Kaynak Metin:
Savaşın Türkiye Ekonomisine Etkileri
Türkiye’de finansal göstergelerin savaş başındaki durumuyla ilk 9 gün sonundaki durumunu geçen yılın son günündeki göstergelerle birlikte aşağıdaki tabloda gösteriyoruz:
Görüleceği gibi Türkiye, finansal göstergeler açısından savaştan önce de son derecede sıkıntılı bir durumda bulunuyordu. Enflasyonun yüzde 50’leri bulduğu, Dolar kurunun 13’ün üzerinde olduğu ve ekonominin risk priminin (CDS primi) 500’lerin üzerinde olduğu bir aşamada bu savaş ortamına girmiş bulunuyoruz.
Bu savaş Türkiye ekonomisine ilk darbeyi USD/TL kuru üzerinden vurmuş bulunuyor. Kur yükselmeye devam ediyor ve bu yükseliş ithal maliyetlerimizi artıracağı için zaten G20 ülkeleri arasında rekor düzeyde olan enflasyonu daha da yukarı itecek.
Yılbaşında 76 dolar olan ham petrolün varilinin savaş nedeniyle bugün 115 dolar dolayında bulunuyor. Ham petrolün varil fiyatındaki her 10 dolarlık artış cari açığa yaklaşık 4,4 milyar dolarlık yük getiriyor. Bu hesaba göre eğer petrol fiyatları bu düzeyde kalırsa cari açığa bir yılda 15 milyar doların üzerinde ek yük gelecek demektir.
Bir başka sorun turizm gelirlerinde karşımıza çıkacak. 2022 yılında 35 milyar dolar dolayında turizm geliri bekleniyordu. Türkiye, an itibarıyla tarafsız kalmış ve Boğazları Montrö Boğazlar Sözleşmesine dayanarak kapatmış bulunuyor. Bu tutum şimdilik Rusya’dan ve NATO’dan tepki çekmemiş olsa da Rus turistlerin gelmesi sıkıntıya girebilir. Benzer bir durum Avrupalı turistler açısından da söz konusu olabilir. Hatta Avrupalılar, Rus turistlerin Türkiye’ye gelmesi halinde gelmeyeceklerini öne sürmeye başladılar. Böyle bir gelişme turizmini yavaş yavaş toparlayan Türkiye açısından yaklaşık 15 milyar dolarlık bir döviz kaybı demektir.
Buna göre savaşın devamı ve yaratacağı etkilerle yalnızca petrol fiyatı artışı ve turizm geliri kaybının toplamı 30 milyar doları buluyor. Buna doğalgaz fiyatlarında ortaya çıkacak artışı ve diğer ithal mallardaki fiyat artışlarının etkisini de eklersek fatura büyüyor.

Metin Üzerine Sorular:
1/ Savaşın Türkiye ekonomisine etkilerini anlatan metinde, Türkiye'nin savaştan önce de sıkıntılı bir durumda olduğunu göstermek için anılan finansal göstergeleri değerleriyle birlikte sıralayın.
2/ Savaşın Türkiye ekonomisine etkilerini anlatan metni son cümlesinden sonra sürdürün.

Girdi Verileri:
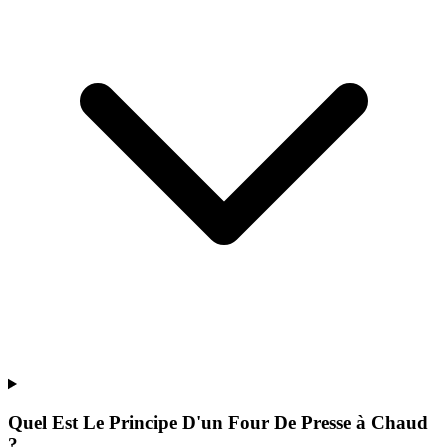
Quel Est Le Principe D'un Four De Presse à Chaud
?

Görevlere Göre Yanıtlar:
1/
- Enflasyon: yüzde 50'leri bulmuş
- Dolar kuru: 13'ün üzerinde
- Ekonominin risk primi (CDS primi): 500'lerin üzerinde

2/
Bir başka sorunlu konu kur ve altın fiyatı yükseldikçe Hazine’ye binecek yükte artışa yol açacak olan kur ve altın korumalı mevduat hesaplarıdır. Döviz kurlarında ve altın fiyatındaki hızlı yükseliş ve önümüzdeki dönemde bu yükselişin devam edeceği beklentisi bu hesapların Hazine’ye ciddi bir yük getirmesine yol açacak. Merkez Bankası faizini enflasyonun 40 puan altında tutmaya çalışmanın iki olumsuz etkisi ortaya çıkıyor: İlk olarak faizi artırmak yerine kur korumalı mevduat hesabını yürürlüğe koyarak oradan Hazine’ye büyük yük getiriliyor, ikinci olarak da kurun yükselmesini önlemek için Merkez Bankası’nın rezervlerini satarak ülkenin sigortası yok edilmiş oluyor.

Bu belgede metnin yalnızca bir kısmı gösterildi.